Work instruction:
The records must be duplicated exactly, with every picture left out.

Given information:

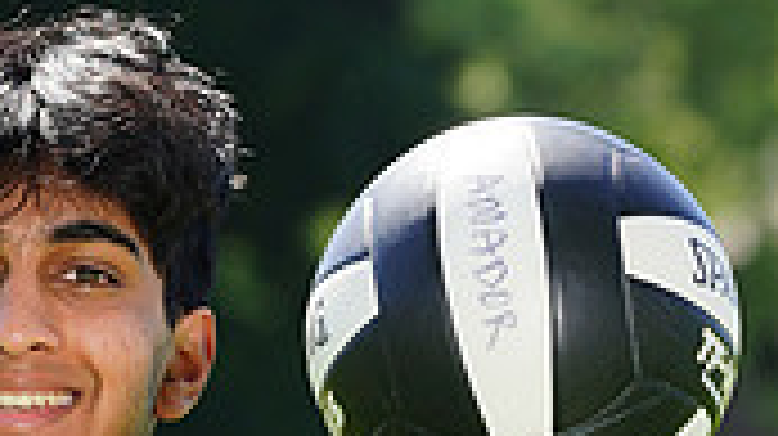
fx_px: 18140
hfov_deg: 2.5
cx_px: 58
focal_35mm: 880
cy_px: 724
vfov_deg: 1.4
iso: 200
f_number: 10
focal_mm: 250
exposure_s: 1/200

Exercise result:
fx_px: 18140
hfov_deg: 2.5
cx_px: 58
focal_35mm: 880
cy_px: 724
vfov_deg: 1.4
iso: 200
f_number: 10
focal_mm: 250
exposure_s: 1/200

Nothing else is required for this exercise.